The Great Recession “Birth Dearth” signals a looming sharp decline in higher education enrollment. What does that mean for savvy higher ed donors?
College donors who aspire to long-term impact should know about this big change that is just over the horizon: A precipitous 15% drop in the number of students enrolled in 4-year colleges (and a 16% drop at 2-year colleges) in the second half of the 2020s.
Many readers may be wondering: Why would the number of college students decline, and so sharply?
It’s a consequence of the Great Recession’s “birth dearth”: U.S. fertility dropped precipitously after 2007 and remains well below pre-recession levels. By one estimate, there have been 5.7 million fewer births in the last decade than if the birth rate had remained at its pre-recession rate.
Fewer babies eventually means fewer college students. The Great Recession birth dearth will impact colleges beginning with the class entering in the fall of 2026. It will compound enrollment challenges already facing colleges and universities. (One survey found that, for the 2017–18 academic year, 52% of private colleges did not meet their enrollment goals, even after 30% revised their goal downward.)
So, what should savvy higher ed donors make of these enrollment trends?
The key is simple: Colleges and universities, now more than ever, must have a laser-like focus on their mission. This is true especially in New England, where the decline in the birth rate has been particularly sharp, and the region’s large number of colleges will compete for a dwindling number of prospective students.
Donors, many of whom are entrepreneurial leaders experienced in navigating market shifts, can be essential partners to schools by funding the creation of distinctive programs around a school’s core strengths. For example:
- Agnes Scott College reworked its curriculum in 2015 and rolled out its new SUMMIT Program, which includes leadership development, foreign language education, and study abroad, to prepare its alumnae “to be leaders in a global society.” Enrollment has risen steadily every year since.
- Furman University, on the strength of a 2016 $47 million gift from the Duke Endowment, announced the Furman Advantage, a program of mentoring in all four college years to prepare students for “lives of purpose and accelerated career and community impact.”
Other donors will want to help their alma mater recruit students by funding programs and extra-curricular experiences that are top priorities for today’s students, such as internships that bridge college learning and the workforce skills.

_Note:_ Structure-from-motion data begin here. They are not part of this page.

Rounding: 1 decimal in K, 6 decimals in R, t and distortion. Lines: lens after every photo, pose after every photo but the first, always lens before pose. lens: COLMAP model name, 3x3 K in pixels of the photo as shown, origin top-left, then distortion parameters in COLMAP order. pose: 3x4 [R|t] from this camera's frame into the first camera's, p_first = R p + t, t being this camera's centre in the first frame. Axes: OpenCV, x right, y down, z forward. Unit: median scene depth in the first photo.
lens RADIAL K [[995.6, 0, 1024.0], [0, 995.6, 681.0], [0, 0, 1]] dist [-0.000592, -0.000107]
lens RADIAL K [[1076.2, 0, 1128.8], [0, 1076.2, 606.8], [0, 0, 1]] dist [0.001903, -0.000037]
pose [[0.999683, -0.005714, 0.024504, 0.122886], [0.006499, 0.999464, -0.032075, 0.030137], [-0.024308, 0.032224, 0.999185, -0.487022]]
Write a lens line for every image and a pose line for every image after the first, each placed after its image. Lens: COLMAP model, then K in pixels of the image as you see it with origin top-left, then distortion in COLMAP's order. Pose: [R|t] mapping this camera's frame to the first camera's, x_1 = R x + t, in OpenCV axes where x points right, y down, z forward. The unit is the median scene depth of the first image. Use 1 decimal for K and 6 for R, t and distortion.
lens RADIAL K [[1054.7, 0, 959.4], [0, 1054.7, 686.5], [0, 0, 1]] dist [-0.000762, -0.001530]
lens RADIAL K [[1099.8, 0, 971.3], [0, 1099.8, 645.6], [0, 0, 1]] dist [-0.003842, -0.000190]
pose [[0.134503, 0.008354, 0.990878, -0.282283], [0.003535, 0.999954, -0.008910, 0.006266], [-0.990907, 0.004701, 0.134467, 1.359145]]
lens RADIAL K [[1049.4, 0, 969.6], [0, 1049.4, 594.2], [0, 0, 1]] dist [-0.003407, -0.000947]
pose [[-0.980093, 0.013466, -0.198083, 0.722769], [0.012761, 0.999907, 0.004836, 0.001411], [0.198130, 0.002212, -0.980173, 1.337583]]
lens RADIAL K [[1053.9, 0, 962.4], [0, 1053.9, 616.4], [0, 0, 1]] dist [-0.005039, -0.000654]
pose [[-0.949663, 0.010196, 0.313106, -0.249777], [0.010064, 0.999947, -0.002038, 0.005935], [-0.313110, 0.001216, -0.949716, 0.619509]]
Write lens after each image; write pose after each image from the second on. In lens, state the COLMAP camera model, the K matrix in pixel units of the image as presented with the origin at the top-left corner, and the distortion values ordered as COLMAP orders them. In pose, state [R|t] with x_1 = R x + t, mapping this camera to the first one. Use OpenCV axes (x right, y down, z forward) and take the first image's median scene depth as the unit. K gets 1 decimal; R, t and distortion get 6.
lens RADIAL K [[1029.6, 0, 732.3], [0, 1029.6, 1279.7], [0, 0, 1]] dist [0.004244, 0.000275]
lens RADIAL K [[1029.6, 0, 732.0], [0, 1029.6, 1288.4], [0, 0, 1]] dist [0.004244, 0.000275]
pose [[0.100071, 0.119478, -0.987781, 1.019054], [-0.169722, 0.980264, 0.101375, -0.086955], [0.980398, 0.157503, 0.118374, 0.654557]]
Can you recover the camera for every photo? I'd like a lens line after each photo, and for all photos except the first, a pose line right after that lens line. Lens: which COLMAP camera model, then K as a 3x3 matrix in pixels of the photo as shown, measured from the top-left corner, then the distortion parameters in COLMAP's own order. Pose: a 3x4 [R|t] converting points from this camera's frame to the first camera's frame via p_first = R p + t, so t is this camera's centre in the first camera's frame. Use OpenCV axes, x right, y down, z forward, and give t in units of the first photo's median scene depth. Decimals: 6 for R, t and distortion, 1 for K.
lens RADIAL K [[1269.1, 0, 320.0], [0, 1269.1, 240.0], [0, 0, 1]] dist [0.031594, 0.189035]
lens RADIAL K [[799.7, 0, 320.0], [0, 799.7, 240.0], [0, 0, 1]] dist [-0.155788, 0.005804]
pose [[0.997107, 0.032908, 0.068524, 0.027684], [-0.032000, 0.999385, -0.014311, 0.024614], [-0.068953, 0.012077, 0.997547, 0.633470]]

Although internships are seen by students and employers as important, a Gallup-Purdue poll of college graduates found that only 40 percent had a job or internship that applied what they were learning during their college years. Many students simply cannot afford to accept unpaid internships, creating an opportunity for donors to fill the gap. Brooklyn College, Florida State University, and Whitman College are among the schools that offer donor-funded grants to students so they may accept unpaid internships. Connecticut College goes further, guaranteeing a funded internship to students who have completed their junior year. Gifts to internship programs like these are crucial. The University of Cincinnati has partnered with the Greater Cincinnati Foundation to fund internships for first-generation college students.
Donors should also know what gifts don’t make sense during these demographic shifts. For example, college presidents often ask their big donors to fund new campus construction. But as we enter a time when it may be hard to maintain enrollment numbers at even many well-ranked schools, donors should ask whether new buildings will truly be needed. But caution about campus expansion does not mean that there are not appealing alternative donor-funded construction investments. One idea: in an age when undergraduates conduct many of their social interactions on their phones, Duke University set out to encourage students to gather to socialize and study face-to-face with an innovative renovation of its Edens Quad dorm.
Another kind of fundraising campaign that won’t make sense going forward: cash-strapped colleges bailed out by alumni. It used to be nearly unthinkable that a well-regarded college would close; in 2007, the higher education community was stunned when Antioch College announced it would close (and it managed to stay open, with a modified mission, after a heroic alumni fundraising effort). But in the last few years, college closings and mergers have occurred at an increasing clip. This year, several colleges have announced that they will close, from Hiwassee College in Tennessee to the College of St. Joseph in Vermont. For now, we still see alumni rallying to attempt to save schools from closure. Going forward, alumni of distressed colleges are more likely to draw the sad conclusion that such colleges must be allowed to fold.
Huge demographic changes are coming very soon, creating not only the opportunity but the necessity for bold change and mission focus on campus. Donors will have a key role in supporting the leadership at colleges and universities that are far-sighted enough to seize this moment of opportunity.